Leaders & Success — Bruce Ames

January 01, 1999  ·  Michael Fumento  ·  Epa

The word has been out for the last few years in Washington: If you want your propaganda to penetrate, your bill to pass, your speech to be noted on the evening news, find some way by hook or by crook to tie it to children.

Does it concern nursing homes? Tie it to children. How about Medicare? Tie it to children. Do you advocate giving a tax rebate to every American over the age of 90? Tie it to children. So how does the EPA keep its often oppressive and scientifically baseless power-grabbing going? Right, it ties it to children.

Two years ago, when the EPA was pushing regulations on emissions of small airborne particles that will eventually cost the nation $100s of billions, it initially admitted that they would essentially only effect older people who were already suffering respiratory disease. But late in the game it had a sudden revelation: Kids were in danger, too literally gasping to death in their cribs! The agency could now post the new regulations, safely in the knowledge that a cowed Congress dared not exercise its authority to challenge them at the risk of being labeled kiddie-killers.

I’m tired of being exploited for political gain — I’m outta here!

Now the EPA’s at it again. By amazing coincidence, just two days after the Clinton administration announced a $7.2 billion record-high budget proposal for the agency, the EPA published in the Federal Register the conclusions of a panel it established to look at what the EPA could do to save an allegedly endangered species. Yes, children.

You’d never know that by virtually every standard, American children are better off than ever. Malnutrition? Down. Childhood cancer? The incidence rate is stable; deaths are way down. Expectancy of living to adulthood? Up. Life expectancy overall? Up. Infant death rate, birth defects, and miscarriage rates? Down, down, down. IQ ratings? Up.

None of which is to say that there’s not still for improvement and that a wealthy society such as ours can’t afford it. The problem is, the EPA’s rump panel is advocating looking where the problems AREN’T and quite possibly making one of the real problems worse.

Probably the greatest problem our children have now is obesity. For those ages 12-17 it has more than doubled since the 1960s. For those ages 6-11, obesity incidence has almost tripled in that time. It’s bad for white kids, but even worse for black and Hispanic ones. The evidence is now also undeniable that childhood obesity leads to adult obesity and childhood obesity itself may cause permanent harm.

And while you can never say "never" when it comes to what area the EPA will try to wedge its bureaucratic tentacles into next, it’s hard to imagine the agency doing anything concerning overweight kids.

Another growing problem is asthma. The Centers for Disease Control and Prevention estimates 15 million Americans now suffer from it, with the number of doctor’s office visits doubling between 1975 and 1995. While old people are most likely to die from this ailment, children are far more likely to suffer from it. Asthma hospitalization rates are highest for children under age four. Blacks, especially inner-city ones, are hit hardest of all. Their hospitalization rate was over three times that of whites; their death rate over seven times higher.

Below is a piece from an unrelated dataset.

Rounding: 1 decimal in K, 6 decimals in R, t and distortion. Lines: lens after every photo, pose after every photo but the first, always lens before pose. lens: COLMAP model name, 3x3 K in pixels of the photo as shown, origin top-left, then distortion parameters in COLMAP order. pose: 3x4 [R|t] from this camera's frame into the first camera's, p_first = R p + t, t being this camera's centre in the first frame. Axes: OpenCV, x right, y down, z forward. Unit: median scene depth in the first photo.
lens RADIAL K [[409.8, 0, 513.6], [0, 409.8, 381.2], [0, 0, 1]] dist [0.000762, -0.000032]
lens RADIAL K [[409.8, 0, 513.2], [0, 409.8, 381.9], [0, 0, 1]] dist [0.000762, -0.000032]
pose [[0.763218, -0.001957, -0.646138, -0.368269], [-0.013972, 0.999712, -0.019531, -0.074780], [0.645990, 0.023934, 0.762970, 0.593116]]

With asthma such a problem for children and minorities, the EPA has desperately tried to get in on the act, blaming air pollution. But its own data show that U.S. air pollution levels have steadily declined even as asthma has skyrocketed. An international study released last year comprised 460,000 children in 56 countries and with amazing consistency found asthma rates highest in the countries with the LEAST air pollution.

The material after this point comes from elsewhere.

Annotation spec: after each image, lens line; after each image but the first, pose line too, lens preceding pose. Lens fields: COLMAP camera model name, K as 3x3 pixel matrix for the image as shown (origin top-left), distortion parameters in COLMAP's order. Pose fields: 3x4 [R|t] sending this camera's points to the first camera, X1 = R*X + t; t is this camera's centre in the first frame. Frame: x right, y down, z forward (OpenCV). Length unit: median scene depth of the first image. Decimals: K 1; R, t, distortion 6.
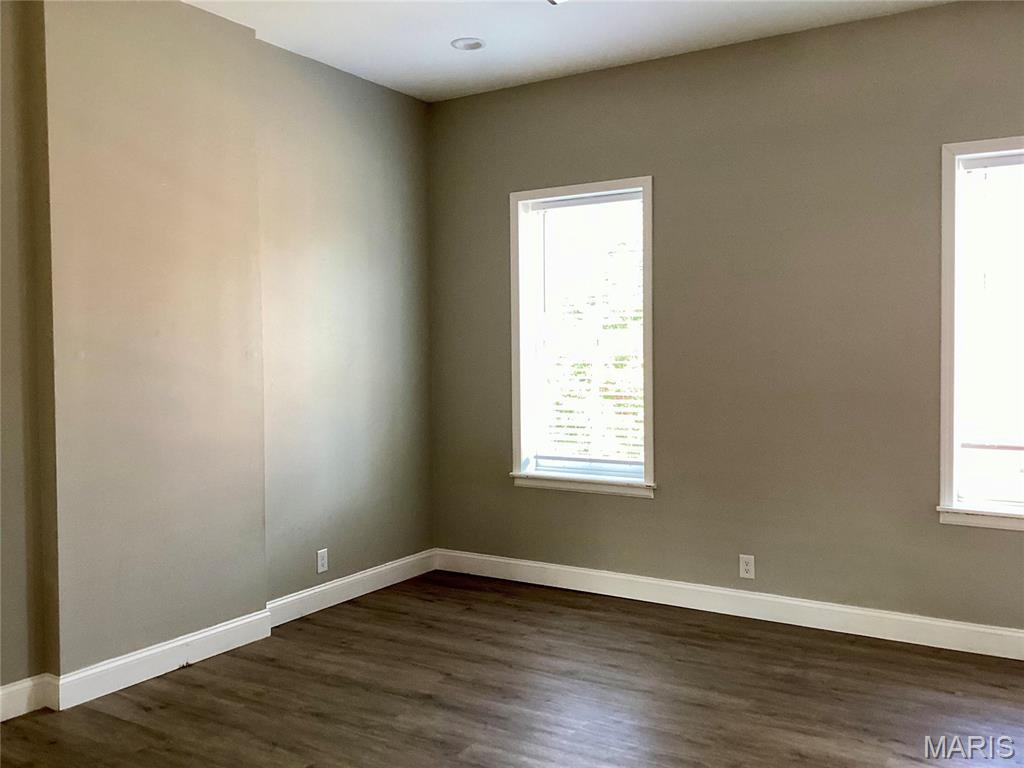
lens RADIAL K [[903.7, 0, 594.6], [0, 903.7, 383.8], [0, 0, 1]] dist [0.146152, -0.409851]
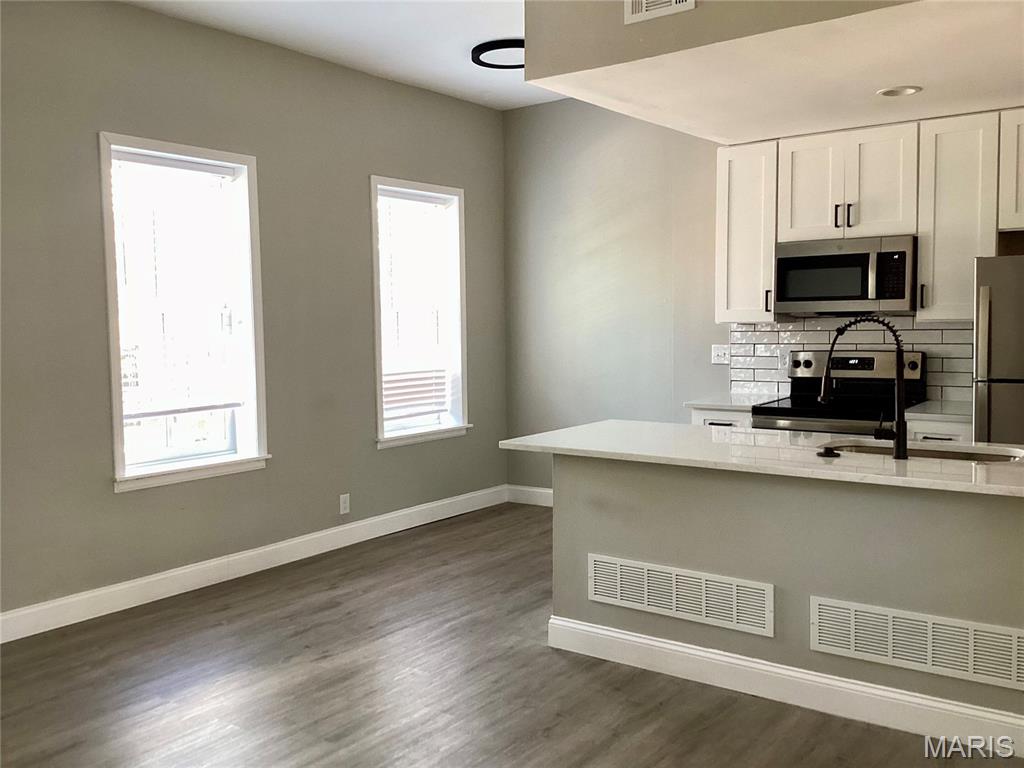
lens RADIAL K [[903.7, 0, 594.6], [0, 903.7, 383.8], [0, 0, 1]] dist [0.146152, -0.409851]
pose [[0.106223, -0.069630, 0.991901, -0.933929], [0.055017, 0.996429, 0.064056, -0.017275], [-0.992819, 0.047768, 0.109674, 0.510928]]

To blame air pollution "is political, not medical," says Dr. David Rosenstreich, primary author of a study on asthma causes published in the New England Journal of Medicine in 1997. His team found the disease’s primary cause is actually the species we know as cockroachus disgustingus. Specifically, it’s from what an EPA bureaucrat might call cockroach "tailpipe emissions."

What’s the best way to reduce childhood asthma, then? To paraphrase Shakespeare: "First let’s kill all the roaches."

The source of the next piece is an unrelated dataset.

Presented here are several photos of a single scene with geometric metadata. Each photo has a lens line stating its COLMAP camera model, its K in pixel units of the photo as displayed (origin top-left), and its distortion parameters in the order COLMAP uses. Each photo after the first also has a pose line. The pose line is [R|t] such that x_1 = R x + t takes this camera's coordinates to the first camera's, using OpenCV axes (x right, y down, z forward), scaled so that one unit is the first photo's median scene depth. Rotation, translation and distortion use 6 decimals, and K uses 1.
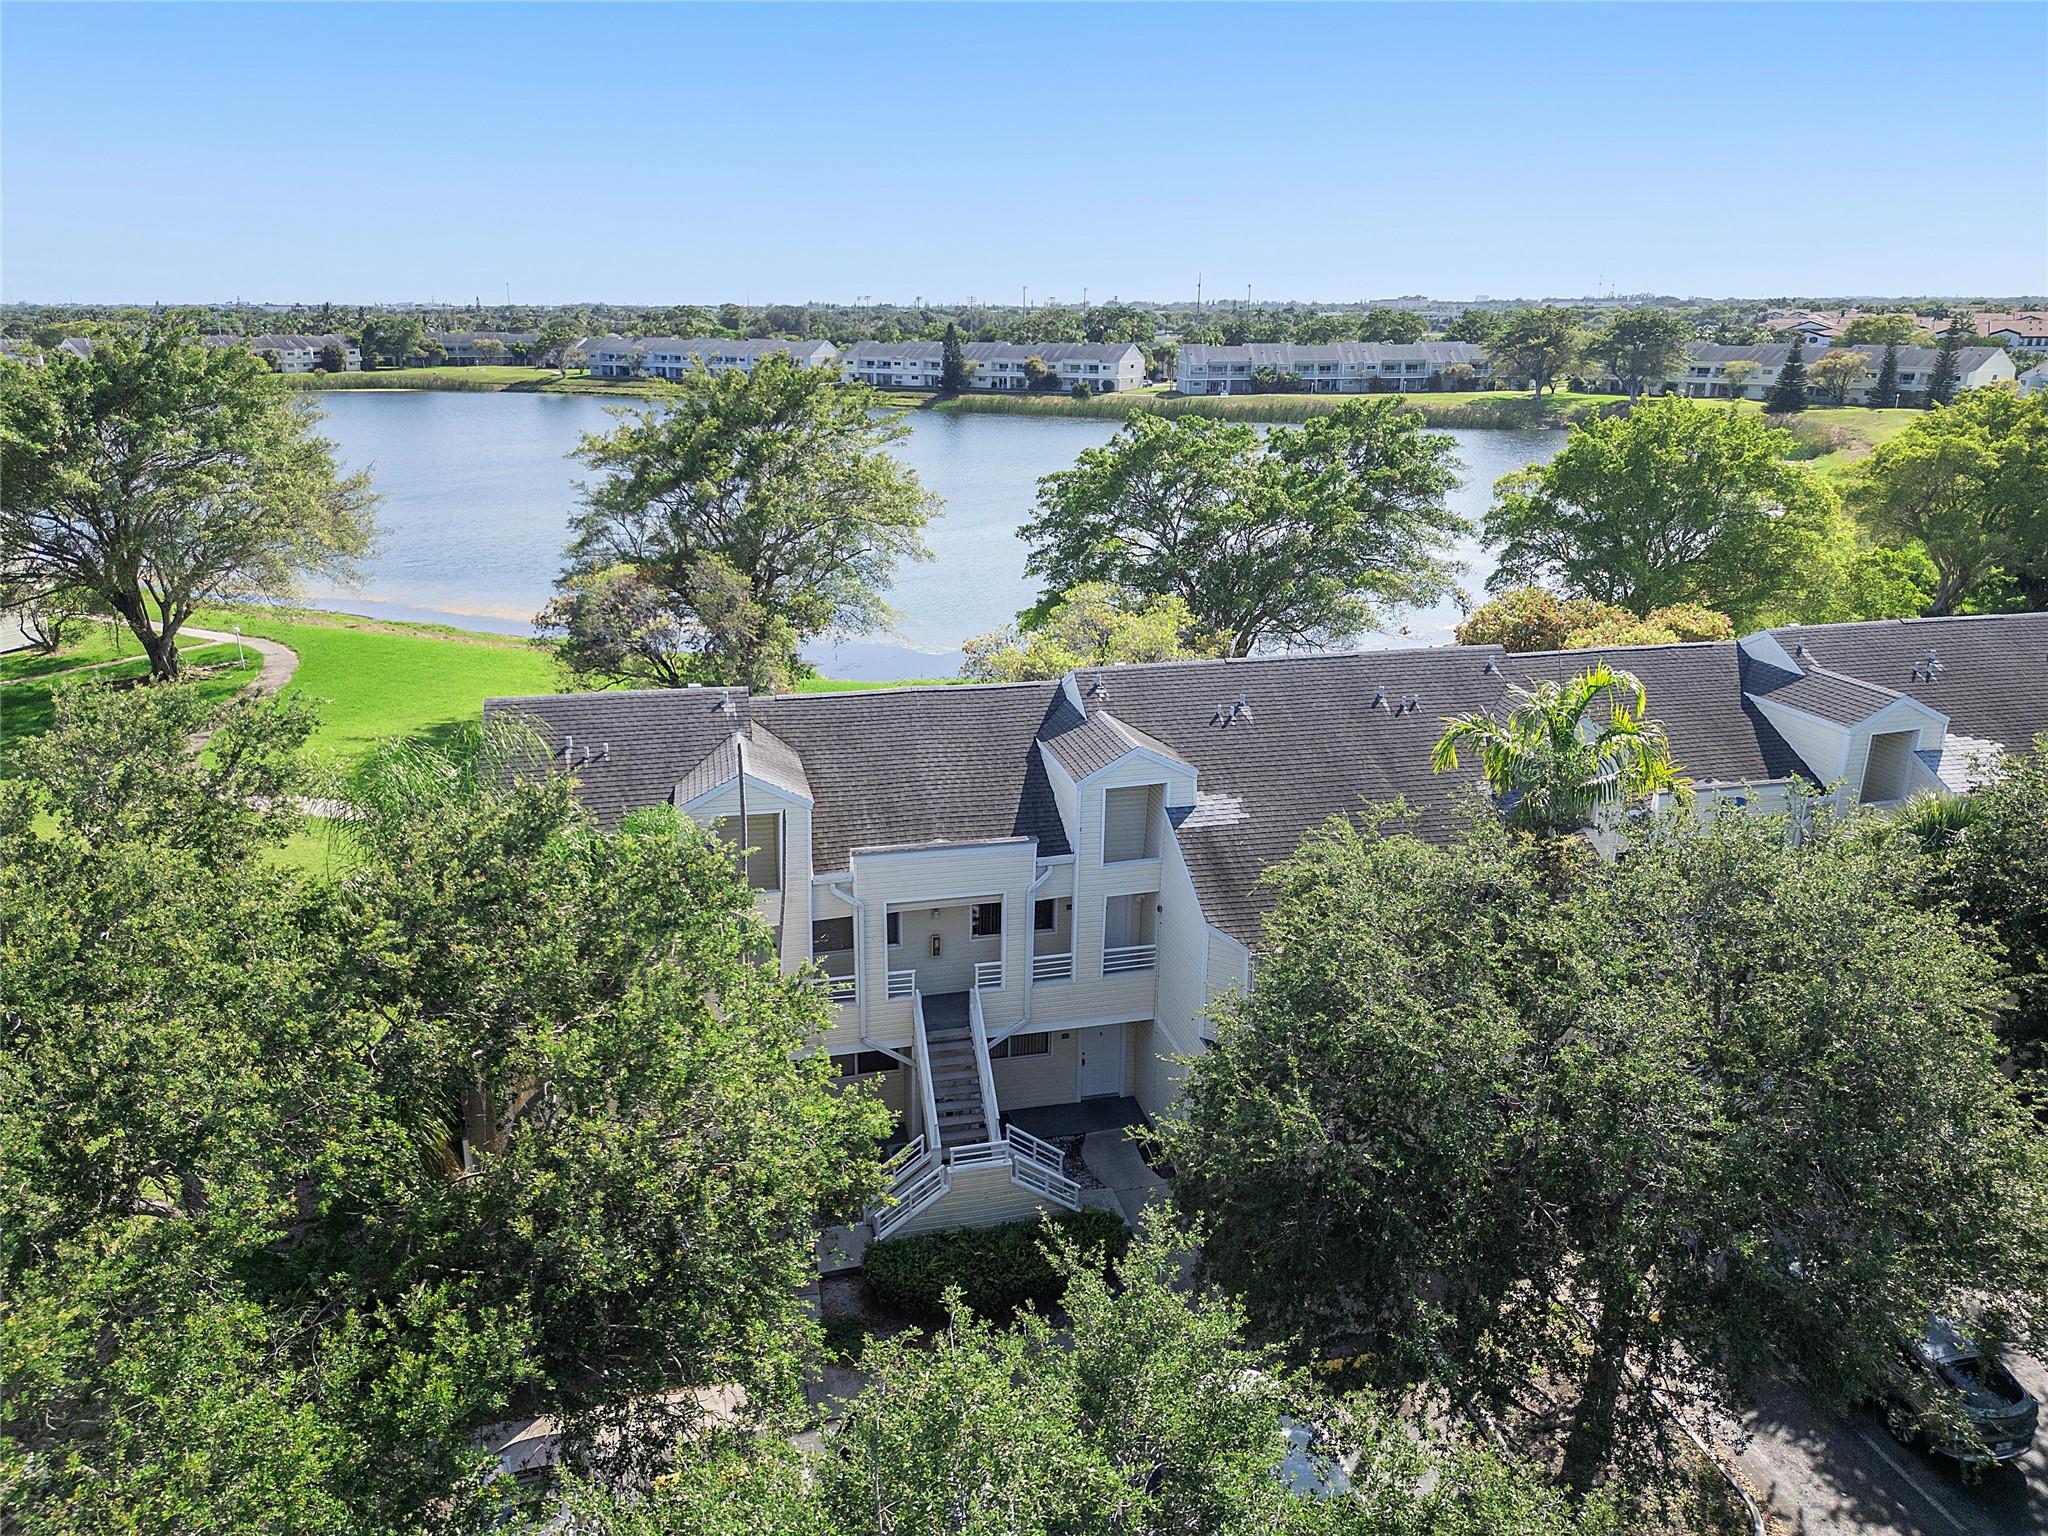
lens RADIAL K [[1453.9, 0, 990.3], [0, 1453.9, 765.2], [0, 0, 1]] dist [0.068074, -0.060896]
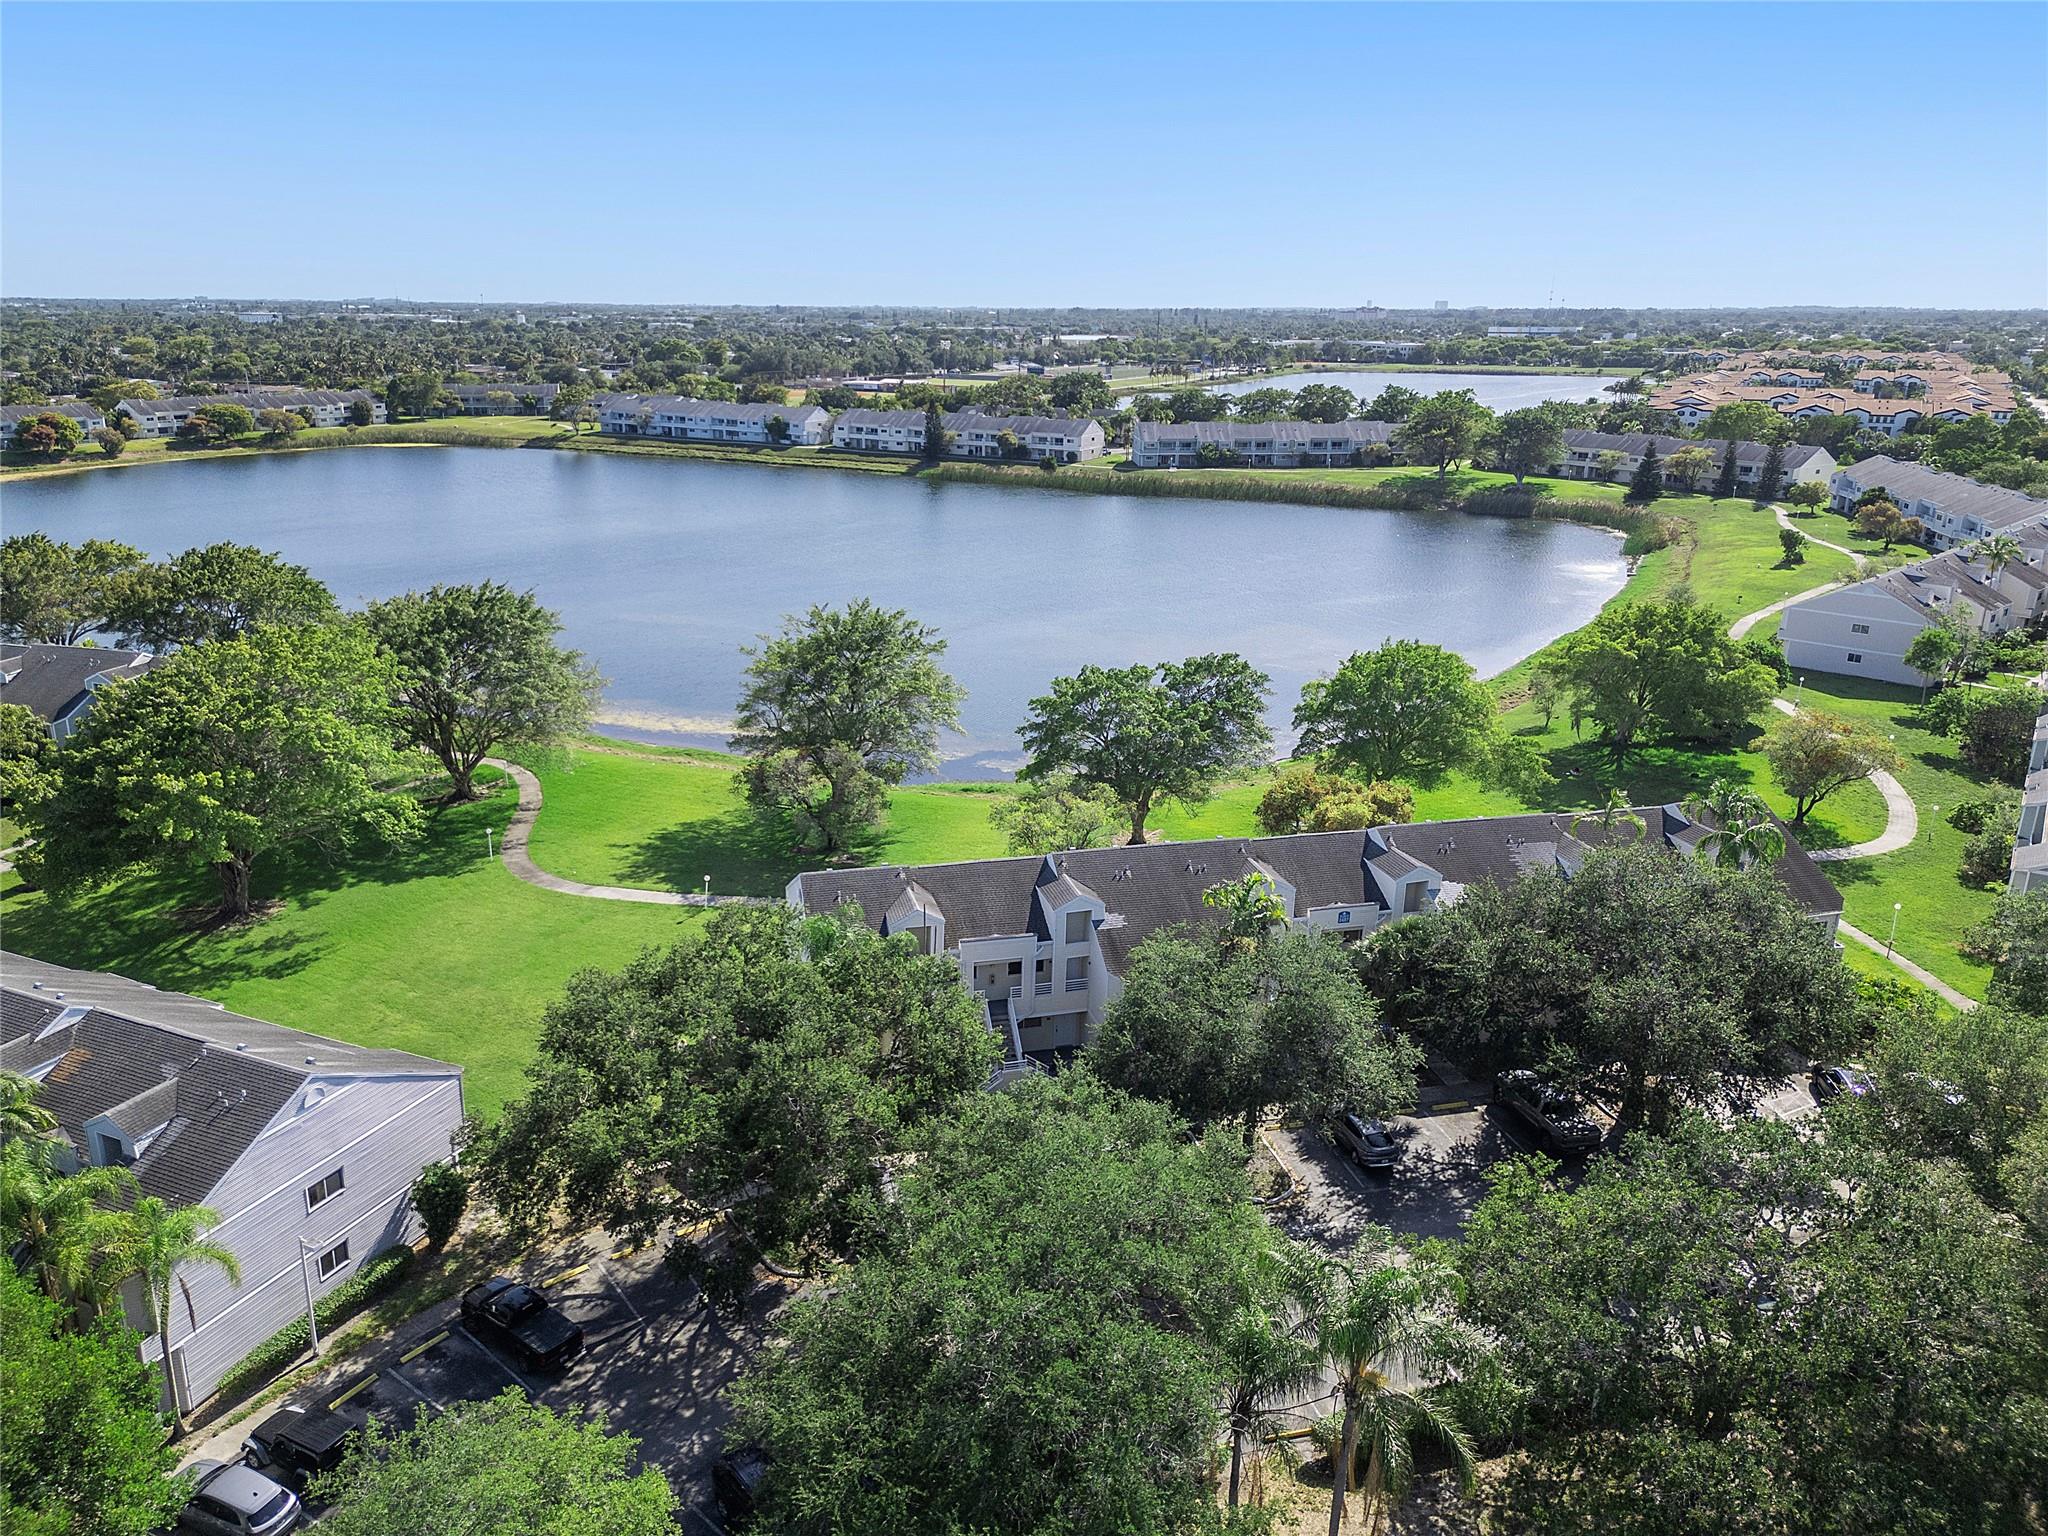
lens RADIAL K [[1410.8, 0, 999.8], [0, 1410.8, 773.1], [0, 0, 1]] dist [0.104726, -0.163617]
pose [[0.999565, 0.000836, 0.029465, -0.041079], [-0.000896, 0.999998, 0.001995, -0.091871], [-0.029463, -0.002020, 0.999564, -0.548738]]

Yet one of the areas the EPA panel is looking into could lead to a ban on those insecticides most effective against these scurrying scourges. This includes one class of insecticide known as organophosphates, and another called carbamates. Both are potent cockroach killers, even as 30 years’ use has shown them to have low toxicity to children.

As with obesity, there’s little the EPA can do to help with asthma. But at least with fatness it doesn’t have a panel pondering recommendations to make the situation worse.

In short, the greatest problems of children lie outside EPA jurisdiction. It can and may hurt, but it cannot and will not help. We should not allow this agency to distract us in order to pad its budget, give it undeserved credibility, and expand its already vast domain by hiding behind the skirts and short pants of our most precious natural resource.